Artículo publicado en El Día el 24 de enero de 2020
Artículo publicado en Diario de Levante el 29 de enero de 2020
Artículo publicado en Diario de Levante el 29 de enero de 2020
Hace apenas un par de inviernos una mujer de ochenta y un
años murió tras un incendio en su domicilio de la localidad catalana de Reus.
Por lo visto, una vela que había encendido para iluminarse prendió el colchón
de la habitación en la que dormía. En el momento del suceso la víctima estaba
sola en casa, aunque compartía techo con una nieta. A ambas les habían cortado
la luz en septiembre por falta de pago y, pese a que les correspondía una ayuda
social en concepto de electricidad, no habían llegado a tramitarla. Los
encargados de la investigación se decantaron por la teoría del infortunado
accidente, desconociéndose en aquel momento si la anciana se durmió sin apagar
la llama o si, tal vez de regreso de una visita al lavabo en mitad de la noche,
se cayó con tan mala suerte de provocar el percance.

• _INSTRUCCIONES_
A) Enumera las personas o grupos de personas que menciona el texto sobre el incendio en Reus.
B) Escribe una continuación del texto sobre el incendio en Reus a partir de su última oración.

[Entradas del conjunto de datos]
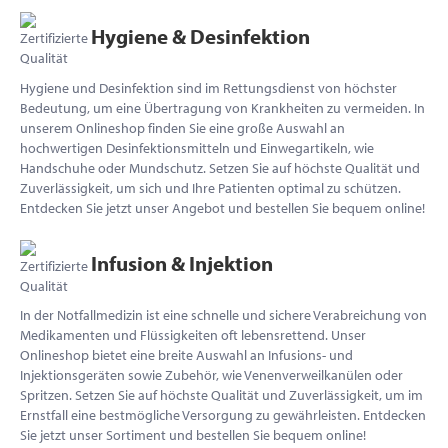
Hygiene & Desinfektion
Hygiene und Desinfektion sind im Rettungsdienst von höchster
Bedeutung, um eine Übertragung von Krankheiten zu vermeiden. In
unserem Onlineshop finden Sie eine große Auswahl an
hochwertigen Desinfektionsmitteln und Einwegartikeln, wie
Handschuhe oder Mundschutz. Setzen Sie auf höchste Qualität und
Zuverlässigkeit, um sich und Ihre Patienten optimal zu schützen.
Entdecken Sie jetzt unser Angebot und bestellen Sie bequem online!
Infusion & Injektion
In der Notfallmedizin ist eine schnelle und sichere Verabreichung von
Medikamenten und Flüssigkeiten oft lebensrettend. Unser
Onlineshop bietet eine breite Auswahl an Infusions- und
Injektionsgeräten sowie Zubehör, wie Venenverweilkanülen oder
Spritzen. Setzen Sie auf höchste Qualität und Zuverlässigkeit, um im
Ernstfall eine bestmögliche Versorgung zu gewährleisten. Entdecken
Sie jetzt unser Sortiment und bestellen Sie bequem online!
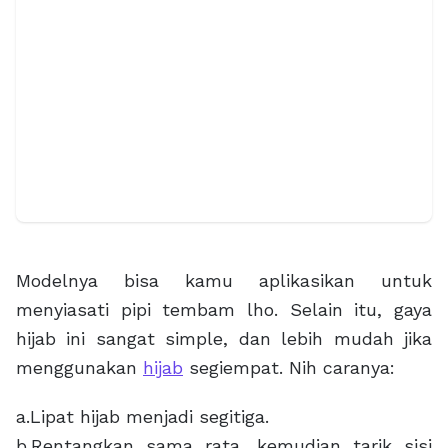
Modelnya bisa kamu aplikasikan untuk
menyiasati pipi tembam lho. Selain itu, gaya
hijab ini sangat simple, dan lebih mudah jika
menggunakan
hijab
segiempat. Nih caranya:
a.Lipat hijab menjadi segitiga.
b.Rentangkan sama rata, kemudian tarik sisi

• _RESPUESTAS NUMERADAS_
A)
- Una mujer de ochenta y un años
- Una nieta
- Los encargados de la investigación

B)
Durante la misma semana, mientras tomaba un café a primera
hora, presencié la entrevista que un reportero estaba realizando a otra señora
mayor, titular de una pensión no contributiva que, mientras se envolvía en una
gruesa manta de lana, relataba al joven periodista las penurias de su realidad
diaria, en ese caso agravadas por la ola de frío que estaban padeciendo en
tierras peninsulares. Sus exiguos ingresos de apenas seiscientos euros no le
alcanzan para hacer frente al suministro eléctrico, de modo que, cuando pulsaba
los interruptores, no se producía respuesta alguna. No tenía luz. Tampoco
calefacción, lo que le había ocasionado un principio de pulmonía que se estaba
supervisando por su médico de cabecera.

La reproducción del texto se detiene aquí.